On va différencier les consonnes et les voyelles avec leurs différentes catégories en tentant de simplifier :

Les consonnes :

Les labiales (b, m, p) où les lèvres prennent contact l’une contre l’autre.

Les semi labiales (f, v) où la lèvre inférieure prend appui sur les dents supérieures.Les dentales : (d, t, s, x, z) où la langue prend appui sur sur les dents.

Les palatales : (c, g, j, k, l, n, q, r,  y, x, w) où la langue prend appuis sur le palais.

Encore une fois on a simplifié (il y a également des consonnes vélaires, uvulaires..) et elles peuvent également appartenir à deux catégories et changent de prononciation suivant la voyelle qui suit. Mais ne vous effrayez pas, les exercices pratiques sont très simples.
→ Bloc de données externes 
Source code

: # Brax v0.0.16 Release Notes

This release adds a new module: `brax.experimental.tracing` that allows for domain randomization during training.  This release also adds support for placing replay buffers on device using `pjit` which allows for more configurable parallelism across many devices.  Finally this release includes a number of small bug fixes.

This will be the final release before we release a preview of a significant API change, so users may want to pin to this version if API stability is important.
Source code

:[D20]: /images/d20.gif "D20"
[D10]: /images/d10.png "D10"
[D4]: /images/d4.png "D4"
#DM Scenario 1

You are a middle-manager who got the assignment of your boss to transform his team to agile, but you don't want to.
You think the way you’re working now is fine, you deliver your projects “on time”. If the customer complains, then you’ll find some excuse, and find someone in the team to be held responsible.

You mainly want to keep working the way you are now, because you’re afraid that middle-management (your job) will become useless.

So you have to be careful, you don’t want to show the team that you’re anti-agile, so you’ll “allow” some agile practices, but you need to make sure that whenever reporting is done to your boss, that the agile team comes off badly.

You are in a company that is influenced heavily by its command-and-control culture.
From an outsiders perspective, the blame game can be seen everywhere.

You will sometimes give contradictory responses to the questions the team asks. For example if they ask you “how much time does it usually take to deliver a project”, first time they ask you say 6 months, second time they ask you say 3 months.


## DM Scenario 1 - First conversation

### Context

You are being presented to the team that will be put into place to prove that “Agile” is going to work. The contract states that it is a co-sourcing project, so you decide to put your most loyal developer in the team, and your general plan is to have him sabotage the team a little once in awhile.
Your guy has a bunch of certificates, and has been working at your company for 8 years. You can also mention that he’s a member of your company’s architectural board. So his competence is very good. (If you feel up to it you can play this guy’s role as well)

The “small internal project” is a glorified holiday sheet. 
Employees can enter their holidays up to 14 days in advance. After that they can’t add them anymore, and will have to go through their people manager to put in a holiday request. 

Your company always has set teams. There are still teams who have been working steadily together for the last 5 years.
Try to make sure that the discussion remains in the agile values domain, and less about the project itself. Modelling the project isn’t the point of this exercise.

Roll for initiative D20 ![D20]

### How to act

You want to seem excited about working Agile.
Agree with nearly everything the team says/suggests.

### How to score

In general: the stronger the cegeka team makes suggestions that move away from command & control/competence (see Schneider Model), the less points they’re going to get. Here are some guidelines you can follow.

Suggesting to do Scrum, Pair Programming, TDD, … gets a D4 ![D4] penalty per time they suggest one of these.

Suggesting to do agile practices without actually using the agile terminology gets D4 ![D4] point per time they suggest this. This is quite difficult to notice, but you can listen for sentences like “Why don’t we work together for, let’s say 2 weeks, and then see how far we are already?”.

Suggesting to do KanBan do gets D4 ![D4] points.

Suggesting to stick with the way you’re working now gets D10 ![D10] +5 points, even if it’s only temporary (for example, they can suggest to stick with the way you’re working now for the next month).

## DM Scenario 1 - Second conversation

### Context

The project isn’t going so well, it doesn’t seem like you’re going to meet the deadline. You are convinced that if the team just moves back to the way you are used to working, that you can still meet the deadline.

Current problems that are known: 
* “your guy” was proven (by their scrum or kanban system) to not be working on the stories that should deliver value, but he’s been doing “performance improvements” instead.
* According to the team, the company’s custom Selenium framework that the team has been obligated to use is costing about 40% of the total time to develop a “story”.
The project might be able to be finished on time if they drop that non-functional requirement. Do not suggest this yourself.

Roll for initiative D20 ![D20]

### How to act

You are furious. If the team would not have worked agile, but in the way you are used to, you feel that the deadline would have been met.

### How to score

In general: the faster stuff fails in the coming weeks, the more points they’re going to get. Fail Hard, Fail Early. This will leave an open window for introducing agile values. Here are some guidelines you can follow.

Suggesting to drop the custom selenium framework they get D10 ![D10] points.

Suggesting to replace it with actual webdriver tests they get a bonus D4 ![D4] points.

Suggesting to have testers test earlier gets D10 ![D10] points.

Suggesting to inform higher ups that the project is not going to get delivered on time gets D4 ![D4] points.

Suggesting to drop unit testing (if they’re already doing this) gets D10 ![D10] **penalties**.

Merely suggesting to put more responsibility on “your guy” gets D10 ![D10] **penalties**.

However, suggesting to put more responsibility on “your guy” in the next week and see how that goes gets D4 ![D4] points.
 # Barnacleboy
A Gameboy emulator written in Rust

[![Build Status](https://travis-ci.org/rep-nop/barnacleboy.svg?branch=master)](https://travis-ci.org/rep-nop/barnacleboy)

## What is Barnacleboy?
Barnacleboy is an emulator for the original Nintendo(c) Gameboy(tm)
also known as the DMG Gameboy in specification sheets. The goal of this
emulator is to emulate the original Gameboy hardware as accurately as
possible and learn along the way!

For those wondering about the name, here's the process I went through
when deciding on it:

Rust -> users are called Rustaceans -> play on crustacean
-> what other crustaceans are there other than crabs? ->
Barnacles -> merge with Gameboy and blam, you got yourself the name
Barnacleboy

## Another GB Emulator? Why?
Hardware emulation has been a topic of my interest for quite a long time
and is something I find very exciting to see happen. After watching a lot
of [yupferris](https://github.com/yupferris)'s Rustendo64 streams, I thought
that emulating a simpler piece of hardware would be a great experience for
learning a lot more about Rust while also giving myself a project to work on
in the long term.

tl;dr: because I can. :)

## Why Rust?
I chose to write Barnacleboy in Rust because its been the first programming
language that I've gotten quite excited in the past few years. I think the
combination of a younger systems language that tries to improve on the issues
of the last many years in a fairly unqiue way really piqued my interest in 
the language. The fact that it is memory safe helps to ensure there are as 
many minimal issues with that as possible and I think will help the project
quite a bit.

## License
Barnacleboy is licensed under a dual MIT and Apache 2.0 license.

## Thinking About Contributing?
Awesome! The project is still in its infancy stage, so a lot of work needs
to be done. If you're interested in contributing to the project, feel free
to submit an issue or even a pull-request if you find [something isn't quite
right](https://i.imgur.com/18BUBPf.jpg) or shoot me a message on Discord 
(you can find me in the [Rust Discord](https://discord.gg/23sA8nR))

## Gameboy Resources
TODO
Profitons-en pour parler de « l’exercice du crayon » qui est souvent recommandé : Celui-ci consiste à lire un texte avec un crayon serré entre les dents. Nous vous déconseillons au début de pratiquer celui-ci tout seul sans les conseils appropriés car vous risqueriez de partir sur de mauvaises bases.

 Les voyelles :

Les arrondies ( au, eau, e, eu, o, ou, on, u ) où les lèvres sont en position arrondie.

Les non arrondies ( a, â, ai, i, y ) où les lèvres sont en positon écartée. 

On parle aussi de voyelles ouvertes ( a .. ) ou fermées ( u ..) mais leurs définitions dépendent souvent de la consonne qui suit.  Nous n'allons pas développer plus loing ce chapitre car en dehors des lèvres qui interviennent le rôle de la respiration est essentiel.

  •  La respiration : qui est l'élément moteur de la diction

Une respiration mal placée provoque une tension musculaire et ne vous aide pas à gérer le stress. Par mauvaise habitude nous avons tendance à ne respirer que par la poitrine alors qu'une respiration naturelle est abdominale.

Mettez les mains sur les côtes d'un bébé et vous constaterez comme sa respiration est ample et profonde. Résultat : 

Sa voix porte, il peut crier pendant des heures sans devenir aphone, seul un calin ou le sommeil aura raison de lui.

Sa respiration est naturelle, abdominale, ventrale, dorsale.

Sa musculation abodominale libère le diaphragme qui joue son rôle d'appui. Grace à lui les cordes vocales ne sont pas trop sollicitées ; si le larynx est l'organe principal de la voix il ne faut pas oublier que l'appareil phonatoire comprend également sa soufflerie et ses résonateurs.

Avec des exercices très simples et une pratique quotidienne de quelques minutes il vous est possible d'être à l'écoute de votre corps et de retrouver cette respiration naturelle et profonde qui vous permettra de placer votre voix et d'utiliser les mutibles résonateurs de votre corps (cage thoracique, cordes vocales, visage, nez, cavité orale, boite cranienne ..)

  •  La détente corporelle : qui aide la respiration à se débloquer.

Votre corps ne doit pas être tendu, crispé au risque de parasiter votre respiration. L'assise sur vos pieds est importante; vous devez vous sentir enraciné tel un arbre qui assure la fléxibilité de ses branches; vos jambes doivent être un socle ferme tout en conservant de la souplesse. Le bassin bien positionné permettra au diaphragme de jouer son rôle en toute liberté et sans tensions. Tout le haut du corps doit être détendu, souple : bras, mains, cervicales, tête, machoire, bouche, langue ..

Après le placement de la voix nous travaillerons son amplitude, son timbre, ses couleurs, sa modulation ... Sans oublier que dans la communication l'élocution s'appuie sur le phrasé, la gestuelle, la physionomie et le regard qui participent à l'image que vous projetez et qui soulignent vos propos.